# PROBLÈMES À RÉSOUDRE
1. Recopiez l'article sur la marche blanche pour Hichem depuis « Une marche non » jusqu'à « mais sans ostentation. » inclus.
2. Continuez l'article sur la marche blanche pour Hichem à la suite de sa dernière phrase.

# EXTRAIT DU DOCUMENT
^^^^

Ce matin, Noura s’est levée à l’aube pour avaler les 200 kilomètres d’autoroute qui séparent son domicile, situé à Nice, de la porte d’Aix, à Marseille. Parce que pour elle, il était important de témoigner son soutien aux proches d’Hichem, abattu devant son domicile à Puget-sur-Argens (Var) par un homme d’extrême droite, qui ont décidé d’organiser une marche blanche ce dimanche à Marseille. Noura s’est levée pour Hichem, mais elle l’aurait fait pour d’autres. « On est là pour Hichem, mais on serait là pour Thomas, Mamadou ou David, tient-elle utile de préciser. On ne sort pas seulement quand c’est l’un des nôtres qui est touché : on défend n’importe quelle victime du racisme ou de l’inhumanité ».
Une marche non partisane mais pas apolitique
La porte d’Aix, à Marseille, c’est le point de départ et d’arrivée de la plupart des manifs. On vient là pour s’opposer au recul de l’âge légal et à la casse du droit du travail, ou pour battre le pavé le 1er mai. Mais aujourd’hui, les porte-voix sont mis en sourdine et les banderoles remisées à la cave : les proches d’Hichem ont donné pour consigne d’éviter toute forme de récupération. Quelques élus ont fait le déplacement en guise de soutien, à l’image des députés LFI Sébastien Delogu ou Manuel Bompard, ainsi que des militants du PCF mais sans ostentation.

^^^^

# LES DONNÉES
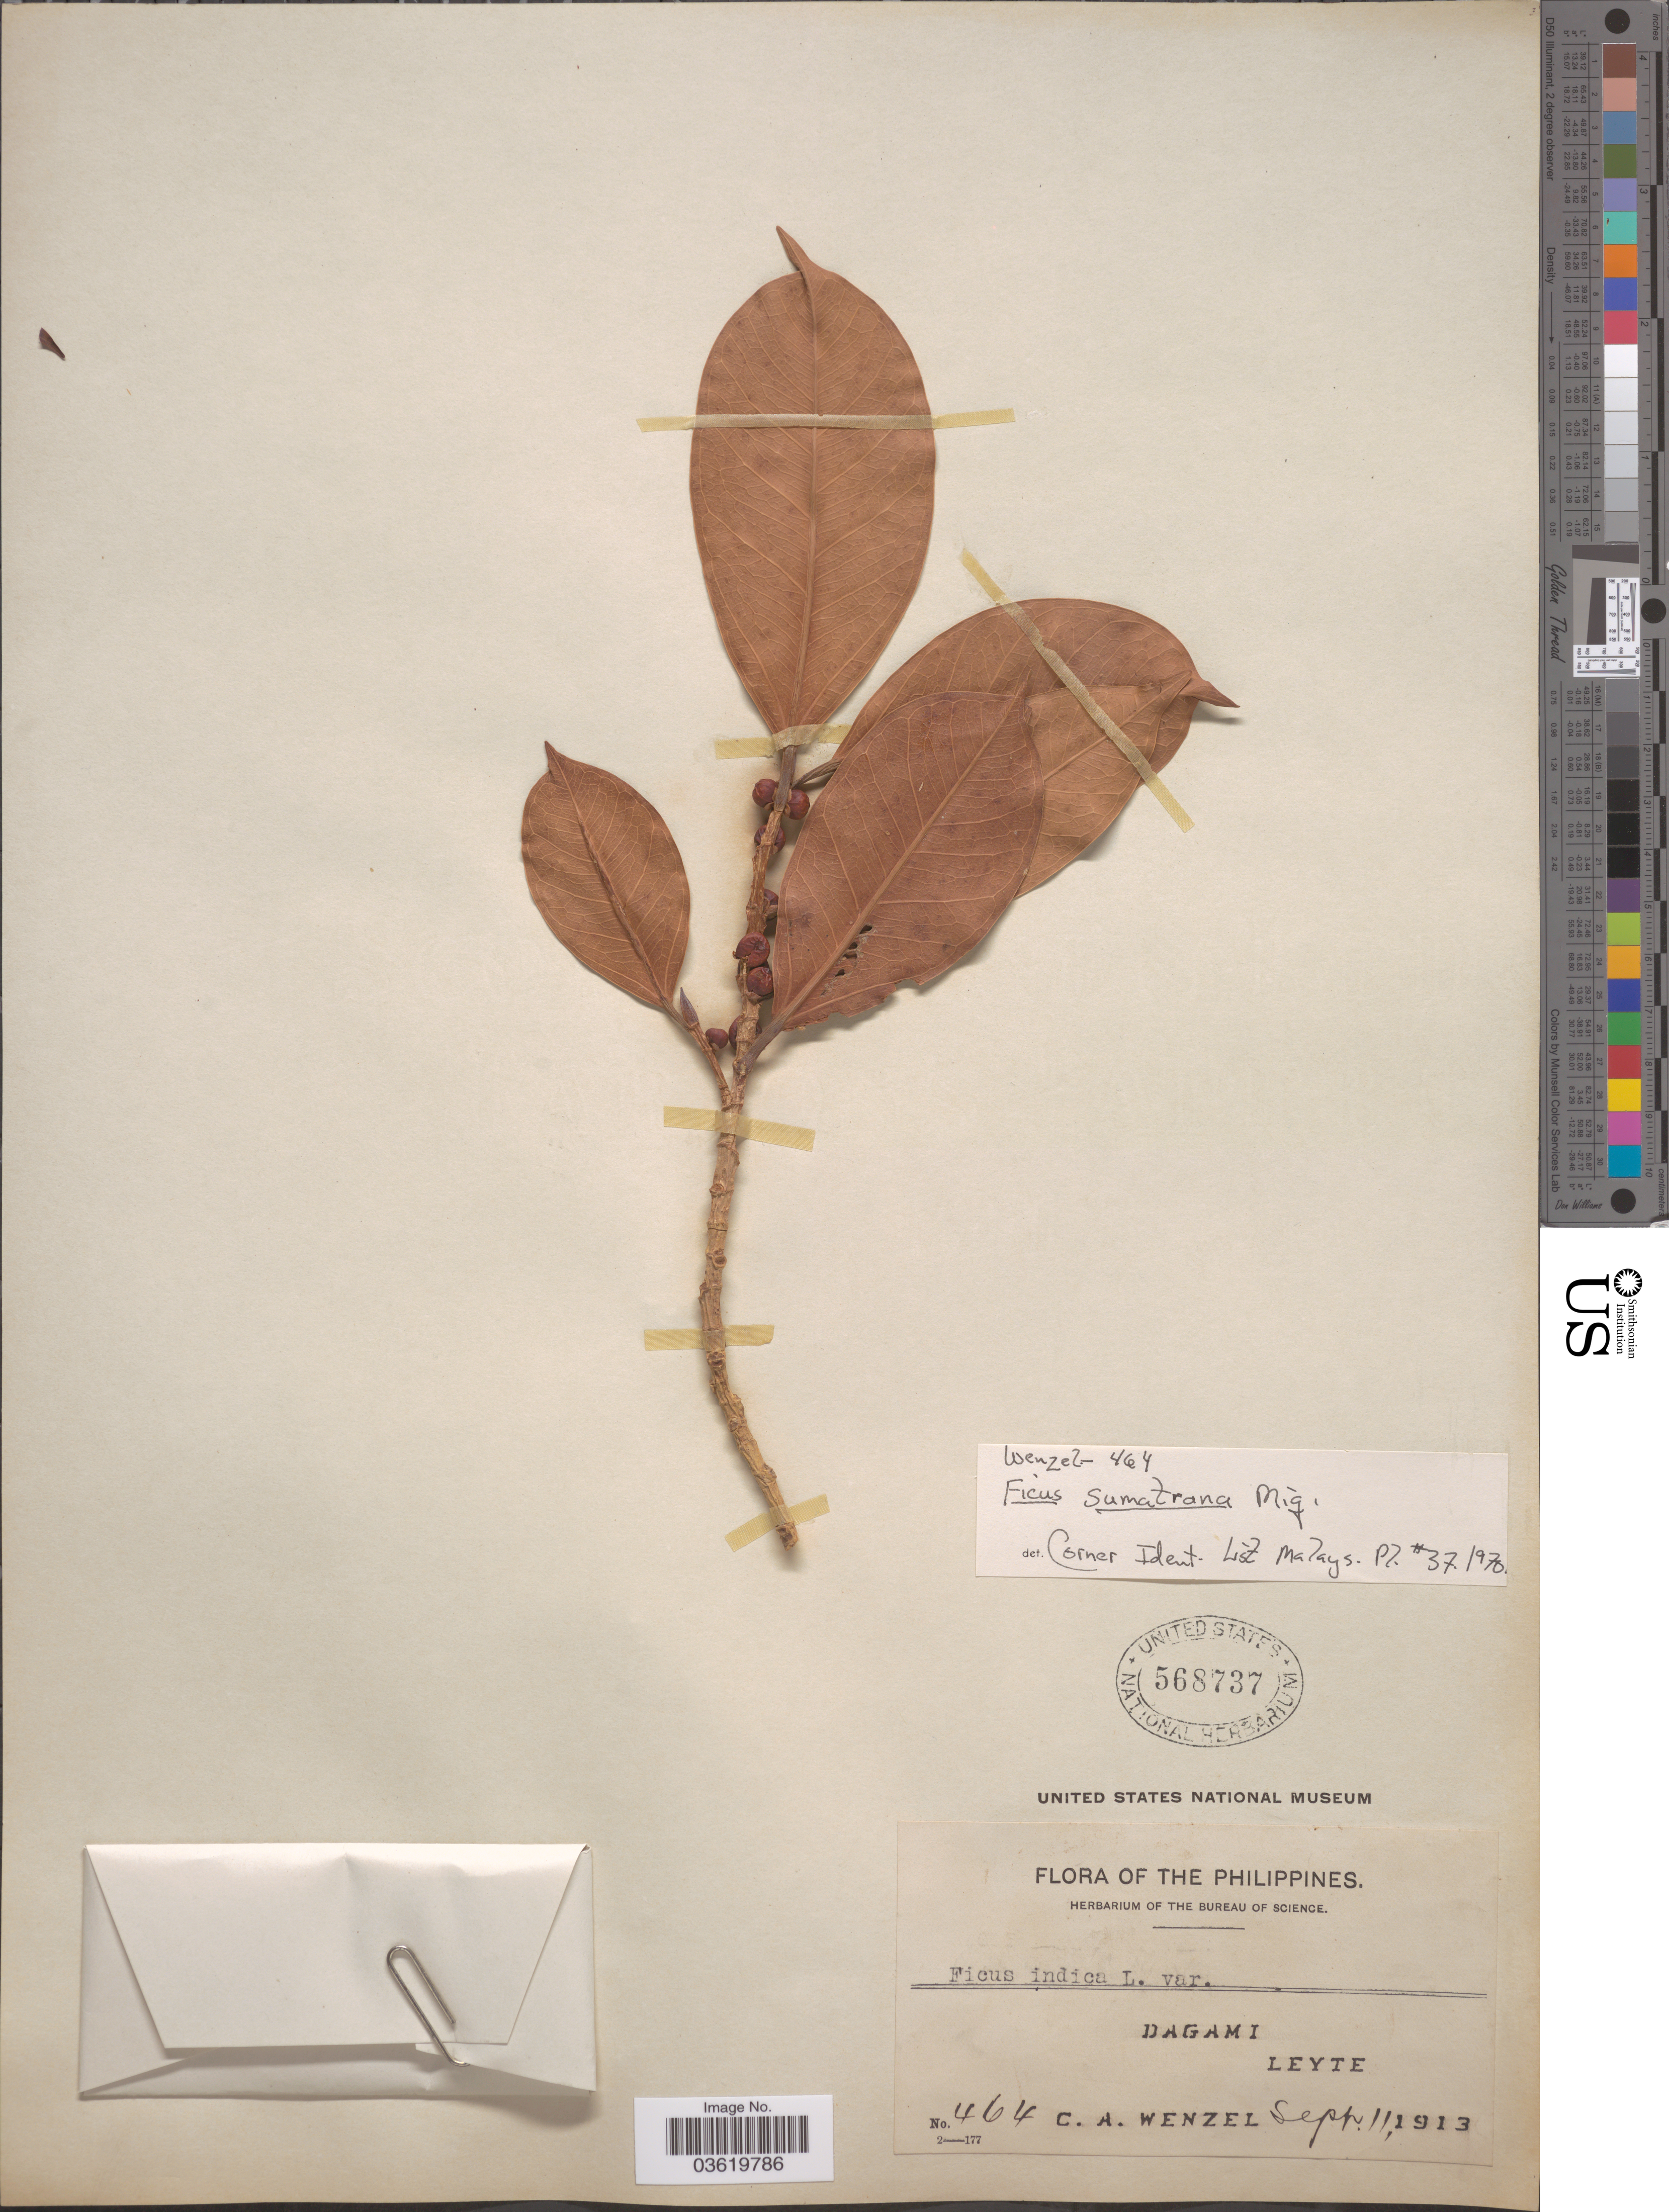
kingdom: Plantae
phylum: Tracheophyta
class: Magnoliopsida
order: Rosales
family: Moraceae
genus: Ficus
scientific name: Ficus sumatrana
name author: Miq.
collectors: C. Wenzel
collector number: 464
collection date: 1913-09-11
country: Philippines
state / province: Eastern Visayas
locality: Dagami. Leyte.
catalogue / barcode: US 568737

^^^^

# LES RÉPONSES
1.
Une marche non partisane mais pas apolitique
La porte d’Aix, à Marseille, c’est le point de départ et d’arrivée de la plupart des manifs. On vient là pour s’opposer au recul de l’âge légal et à la casse du droit du travail, ou pour battre le pavé le 1er mai. Mais aujourd’hui, les porte-voix sont mis en sourdine et les banderoles remisées à la cave : les proches d’Hichem ont donné pour consigne d’éviter toute forme de récupération. Quelques élus ont fait le déplacement en guise de soutien, à l’image des députés LFI Sébastien Delogu ou Manuel Bompard, ainsi que des militants du PCF mais sans ostentation.

2.
Cela dit, une marche non partisane ne signifie pas qu’elle est nécessairement apolitique : ici, on vibre au rythme des convulsions du monde et la colère se cristallise sur bien des sujets – la normalisation de l’extrême droite, la tragédie palestinienne, les discriminations anti musulmanes… « Mon père est venu sous contrat depuis sa Tunisie natale, en 1963, pour reconstruire la France, raconte Noura. Il a travaillé dans le bâtiment puis comme chauffeur livreur. Je me sens complètement française, mais je trouve que notre pays devrait se montrer reconnaissant pour ce que nos aînés ont apporté. »
Au lieu de ça, elle se dit excédée par le poids des discours stigmatisants. « Il ne se passe pas un jour sans qu’on entende un truc sur l’islam, reprend-elle. Un coup, c’est le terrorisme, ensuite une polémique sur la viande à la cantine ou le port du voile. On a l’impression de devoir montrer patte blanche en permanence ». « Pour certains en France, un Arabe en moins, ce n’est pas grave », lance Shana, en écho. La jeune fille de 19 ans écume, consternée, les réseaux sociaux depuis la mort d’Hichem, le 31 mai. « Il me semble que pour beaucoup de Français, ce qu’a vécu Hichem est presque normal », reprend-elle.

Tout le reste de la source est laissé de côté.